LONDON (Reuters) - Sterling fell to a near six-week low against the dollar on Wednesday on speculation the Bank of England could ease monetary policy further, with a risk this could happen as early as Thursday.
The pound fell 0.3 percent to $1.5996, its lowest level since late November.
Traders said sterling was vulnerable to further falls after a string of reported stop-loss sell orders were triggered following its break below the January 7 low of $1.6022.
Chart support was expected at around $1.5904, sterling’s 200-day moving average. It was last trading at $1.6013.
The BoE is due to announce a decision on Thursday and is widely expected to keep interest rates and its quantitative easing target unchanged.
But traders cited some speculation circulating in the market that there was a risk the BoE could announce more asset purchases.
UK economic data has been weak recently, leading to growing worries the economy may have contracted in the fourth quarter.
Valentin Marinov, head of European G10 FX strategy at Citi, said he did not expect any change in QE on Thursday. However, he said recent data has been weak which could force the BoE to act, perhaps as soon as February, adding to “cyclical headwinds” for sterling.
He also said ebbing fears about the euro zone crisis had dented the demand for sterling as a safe-haven alternative to the euro.
“The recent underperformance of sterling highlights the diminishing need for safe haven, given the worst of the euro zone debt crisis seems to be behind us,” Marinov said.
“The quality of safe haven which sterling provides seems to have deteriorated due to the UK economy’s weak fundamentals and the growing prospect of sovereign downgrade in the near term.”
Traders said options market indicators suggested some in the market expected the pound to trend lower in the coming days.
Against the euro, sterling was flat at 81.46 pence, after three successive sessions of gains, but analysts said the weakening of sterling could see euro/sterling inch higher.
The European Central Bank also meets on Thursday and analysts say sterling moves could be dictated by the euro after the ECB meeting.
Steve Barrow, head of G10 currency research at Standard Bank, said the euro could edge up against sterling if the ECB does not cut rates on Thursday.
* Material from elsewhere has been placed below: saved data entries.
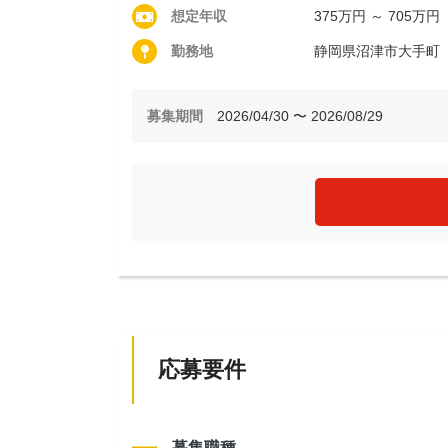
想定年収
375万円 ～ 705万円
勤務地
静岡県沼津市大手町
募集期間
2026/04/30 〜 2026/08/29
応募要件
募集職種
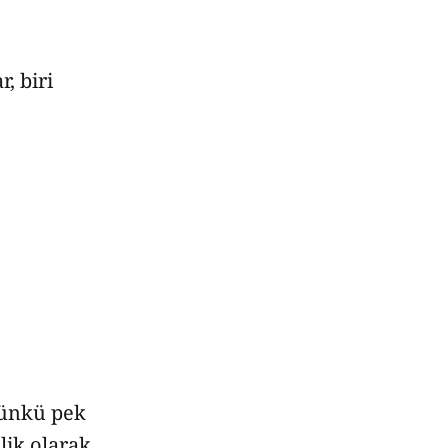
, biri
çünkü pek
lik olarak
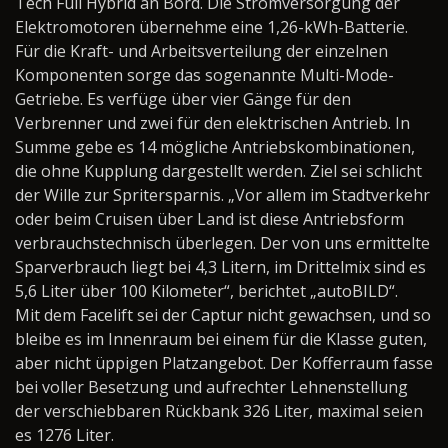
Tech Full Hybrid an Bord. Die Stromversorgung der
Elektromotoren übernehme eine 1,26-kWh-Batterie.
Für die Kraft- und Arbeitsverteilung der einzelnen
Komponenten sorge das sogenannte Multi-Mode-
Getriebe. Es verfüge über vier Gänge für den
Verbrenner und zwei für den elektrischen Antrieb. In
Summe gebe es 14 mögliche Antriebskombinationen,
die ohne Kupplung dargestellt werden. Ziel sei schlicht
der Wille zur Spritersparnis. „Vor allem im Stadtverkehr
oder beim Cruisen über Land ist diese Antriebsform
verbrauchstechnisch überlegen. Der von uns ermittelte
Sparverbrauch liegt bei 4,3 Litern, im Drittelmix sind es
5,6 Liter über 100 Kilometer“, berichtet „autoBILD“.
Mit dem Facelift sei der Captur nicht gewachsen, und so
bleibe es im Innenraum bei einem für die Klasse guten,
aber nicht üppigen Platzangebot. Der Kofferraum fasse
bei voller Besetzung und aufrechter Lehnenstellung
der verschiebbaren Rückbank 326 Liter, maximal seien
es 1276 Liter.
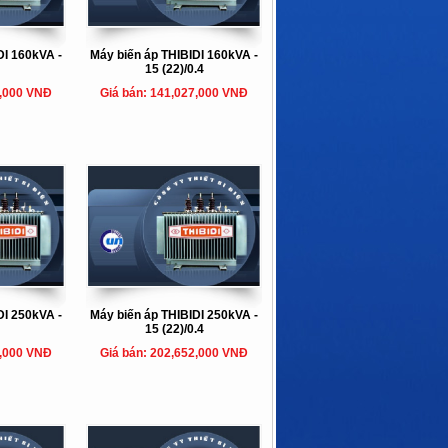
DI 160kVA -
Máy biến áp THIBIDI 160kVA -
15 (22)/0.4
7,000 VNĐ
Giá bán: 141,027,000 VNĐ
DI 250kVA -
Máy biến áp THIBIDI 250kVA -
15 (22)/0.4
9,000 VNĐ
Giá bán: 202,652,000 VNĐ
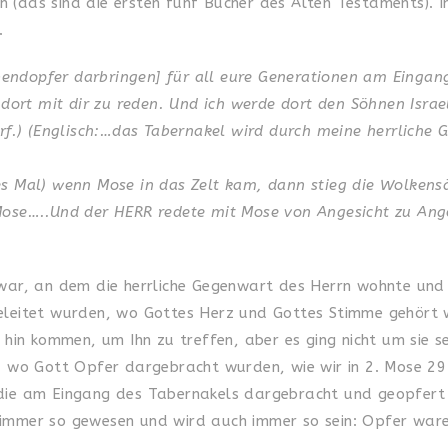
 (das sind die ersten fünf Bücher des Alten Testaments). 
.
ndopfer darbringen] für all eure Generationen am Eingan
rt mit dir zu reden. Und ich werde dort den Söhnen Israel
erf.) (Englisch:…das Tabernakel wird durch meine herrliche 
es Mal) wenn Mose in das Zelt kam, dann stieg die Wolkens
 Mose…..Und der HERR redete mit Mose von Angesicht zu Ang
 war, an dem die herrliche Gegenwart des Herrn wohnte und
eleitet wurden, wo Gottes Herz und Gottes Stimme gehört wu
 hin kommen, um Ihn zu treffen, aber es ging nicht um sie se
r, wo Gott Opfer dargebracht wurden, wie wir in 2. Mose 29
 die am Eingang des Tabernakels dargebracht und geopfert
immer so gewesen und wird auch immer so sein: Opfer waren 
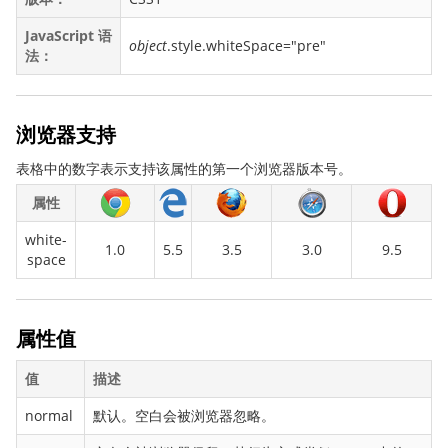
backface-visibility
JavaScript 语
object
.style.whiteSpace="pre"
background
法：
background-attachment
background-blend-mode
浏览器支持
background-clip
background-color
表格中的数字表示支持该属性的第一个浏览器版本号。
background-image
属性
background-origin
white-
1.0
5.5
3.5
3.0
9.5
background-position
space
background-repeat
background-size
属性值
border
border-bottom
值
描述
border-bottom-color
normal
默认。空白会被浏览器忽略。
border-bottom-left-radius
Only a small number of economists expect a cut.
Investors will be closely watching the ECB’s post-meeting news conference for any hints of a future rate cut.
While the pound barely reacted to data showing the UK trade deficit narrowed in November, strategists said it was vulnerable to further evidence of weakness in the UK economy that may add to concerns output contracted in the fourth quarter of last year.
A weak UK retail sales survey on Tuesday added to the UK economy’s dire outlook after last week’s purchasing managers’ data showed activity in the dominant services sector declined by its biggest margin in two years.
Another threat to sterling was a potential downgrade of the UK’s coveted triple-A credit rating, analysts said.